Asoman las gotas de sudor y el sufrimiento físico. El suyo, y el colectivo de estas gentes que lloran como niños tras una mala caída cuando los varales parecen retorcerse y asoman al infierno de la calle Carrión gritando vivas a su capuchinero y a su capuchinera, doblando los huesos en posturas que parecen presagiar el fin y que son la antesala de la gloria, metiendo el hombro, balanceando la pesada estructura en esa cuesta que parece eterna, que probablemente lo es, atisbando apenas una luz, un rellano en el que hallar la paz. El público no puede resistir el imán de la belleza perfecta de este dolor colectivo, de esos tronos que acabarán izados a pulso como señal de victoria, como grito de un barrio orgulloso de la entereza de sus hombres.

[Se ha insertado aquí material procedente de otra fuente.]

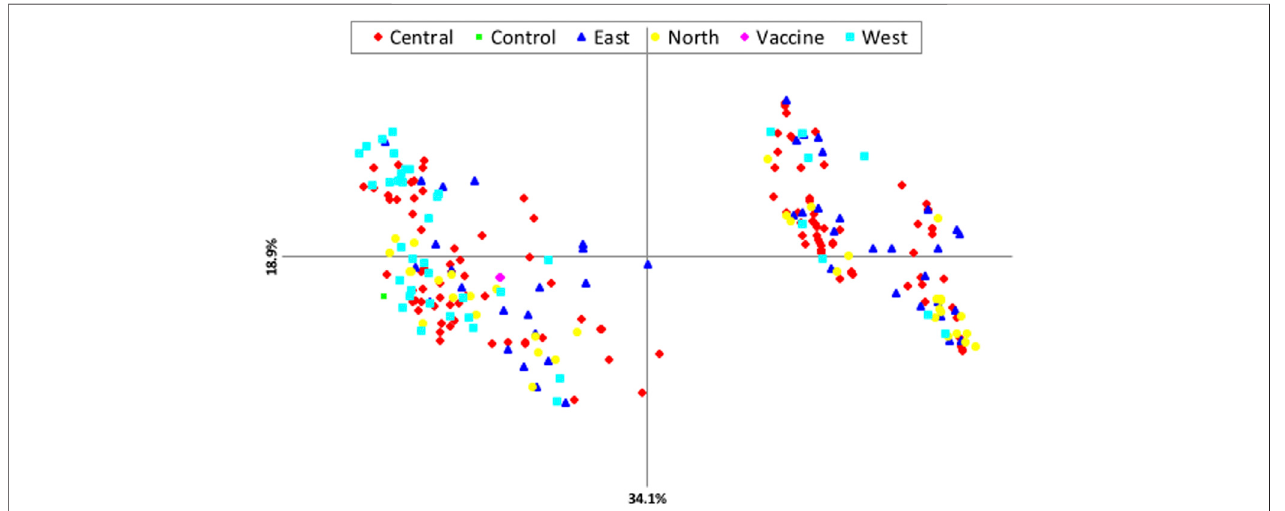
FIGURE 2 | Principle component analysis (PCA) showing the genetic structure of T. annulata populations from the four regions of Sudan.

Suena luego el último himno. Joaquín ha podido tocar la campana como homenaje ante la cofradía de sus desvelos. El último ajuste sitúa el trono en el suelo. El protagonista de esta historia ha entrado con la frente hundida entre los omóplatos de su compañero. El giro del encierro hace que los primeros en salir sean también los últimos en entrar. El viaje espiritual de Joaquín llega a su fin, a su parada sin cambio de estación. Es un hombre que abraza a los demás de frente y con los dos brazos, que habla sencillo y bajito, que procura llorar lo justo, ser buena gente, trabajador y educado. Se despide de sus compañeros y acaricia con el guante sucio del esfuerzo esa pegatina humilde, escrita con boli azul. Donde pone ‘H1’.